PAGE 14
The Black Mate
by
The old beast would never forgive his niece for marrying Bunter; and years afterwards, when people made a point of letting him know that she was in London, pretty nearly starving at forty years of age, he only said: “Serve the little fool right!” I believe he meant her to starve. And, lo and behold, the old cannibal died intestate, with no other relatives but that very identical little fool. The Bunters were wealthy people now.
Of course, Mrs. Bunter wept as if her heart would break. In any other woman it would have been mere hypocrisy. Naturally, too, she wanted to cable the news to her Winston in Calcutta, but I showed her, Gazette in hand, that the ship was on the homeward-bound list for more than a week already. So we sat down to wait, and talked meantime of dear old Winston every day. There were just one hundred such days before the Sapphire got reported “All well” in the chops of the Channel by an incoming mailboat.
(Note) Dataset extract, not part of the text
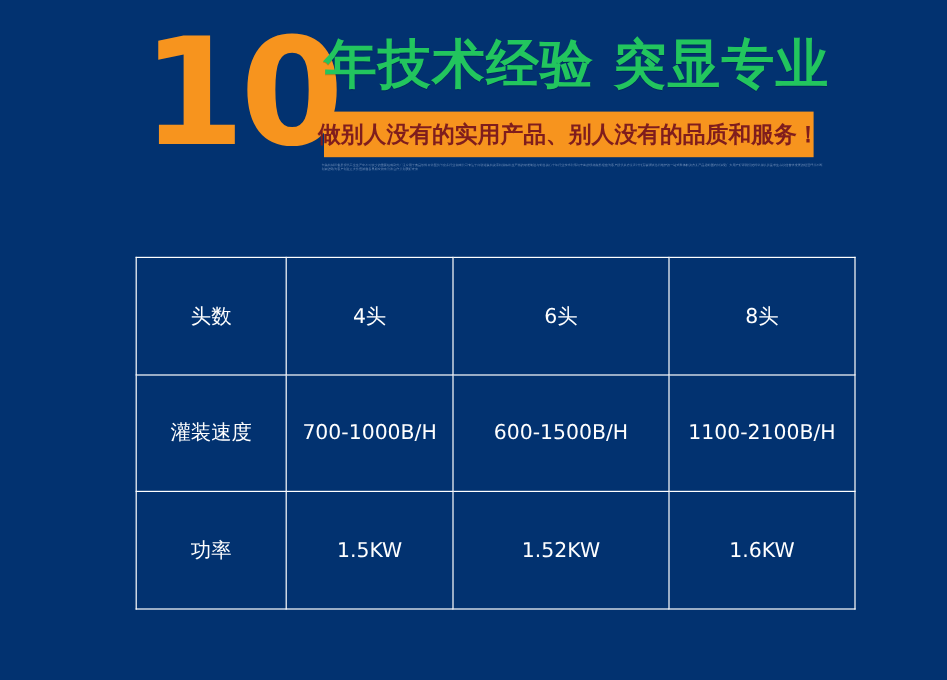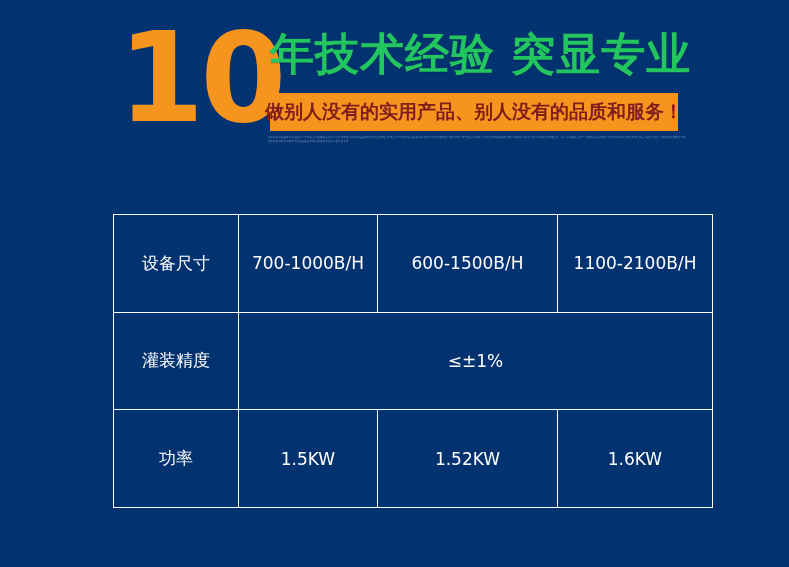"头数" tr { html: none -> <tr> <td>头数</td> <td>4头</td> <td>6头</td> <td>8头</td> </tr> }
“I am going to Dunkirk to meet him,” says she. The Sapphire had a cargo of jute for Dunkirk. Of course, I had to escort the dear lady in the quality of her “ingenious friend.” She calls me “our ingenious friend” to this day; and I’ve observed some people–strangers–looking hard at me, for the signs of the ingenuity, I suppose.
After settling Mrs. Bunter in a good hotel in Dunkirk, I walked down to the docks–late afternoon it was–and what was my surprise to see the ship actually fast alongside. Either Johns or Bunter, or both, must have been driving her hard up Channel. Anyway, she had been in since the day before last, and her crew was already paid off. I met two of her apprenticed boys going off home on leave with their dunnage on a Frenchman’s barrow, as happy as larks, and I asked them if the mate was on board.
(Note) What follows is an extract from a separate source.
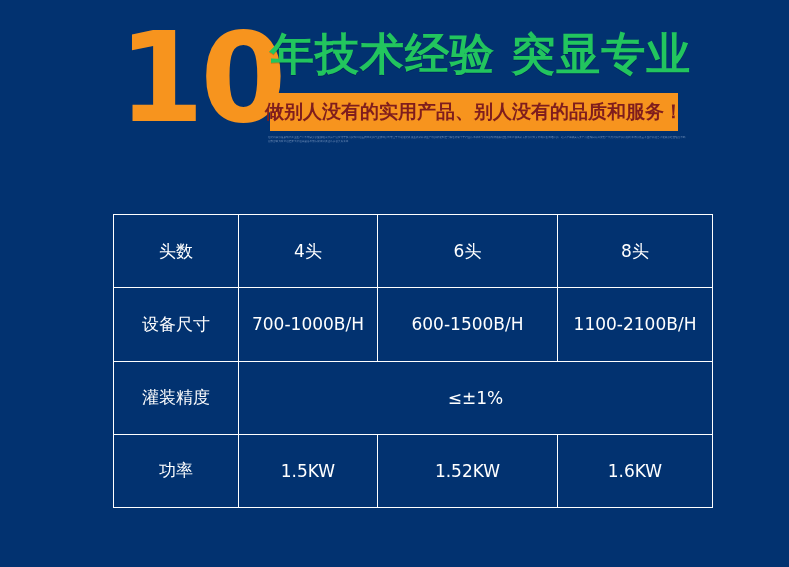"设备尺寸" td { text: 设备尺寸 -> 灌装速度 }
“There he is, on the quay, looking at the moorings,” says one of the youngsters as he skipped past me.
You may imagine the shock to my feelings when I beheld his white head. I could only manage to tell him that his wife was at an hotel in town. He left me at once, to go and get his hat on board. I was mightily surprised by the smartness of his movements as he hurried up the gangway.
Whereas the black mate struck people as deliberate, and strangely stately in his gait for a man in the prime of life, this white-headed chap seemed the most wonderfully alert of old men. I don’t suppose Bunter was any quicker on his pins than before. It was the colour of the hair that made all the difference in one’s judgment.
The same with his eyes. Those eyes, that looked at you so steely, so fierce, and so fascinating out of a bush of a buccaneer’s black hair, now had an innocent almost boyish expression in their good-humoured brightness under those white eyebrows.
I led him without any delay into Mrs. Bunter’s private sitting-room. After she had dropped a tear over the late cannibal, given a hug to her Winston, and told him that he must grow his moustache again, the dear lady tucked her feet upon the sofa, and I got out of Bunter’s way.
He started at once to pace the room, waving his long arms. He worked himself into a regular frenzy, and tore Johns limb from limb many times over that evening.
“Fell down? Of course I fell down, by slipping backwards on that fool’s patent brass plates. ‘Pon my word, I had been walking that poop in charge of the ship, and I didn’t know whether I was in the Indian Ocean or in the moon. I was crazy. My head spun round and round with sheer worry. I had made my last application of your chemist’s wonderful stuff.” (This to me.) “All the store of bottles you gave me got smashed when those drawers fell out in the last gale. I had been getting some dry things to change, when I heard the cry: ‘All hands on deck!’ and made one jump of it, without even pushing them in properly. Ass! When I came back and saw the broken glass and the mess, I felt ready to faint.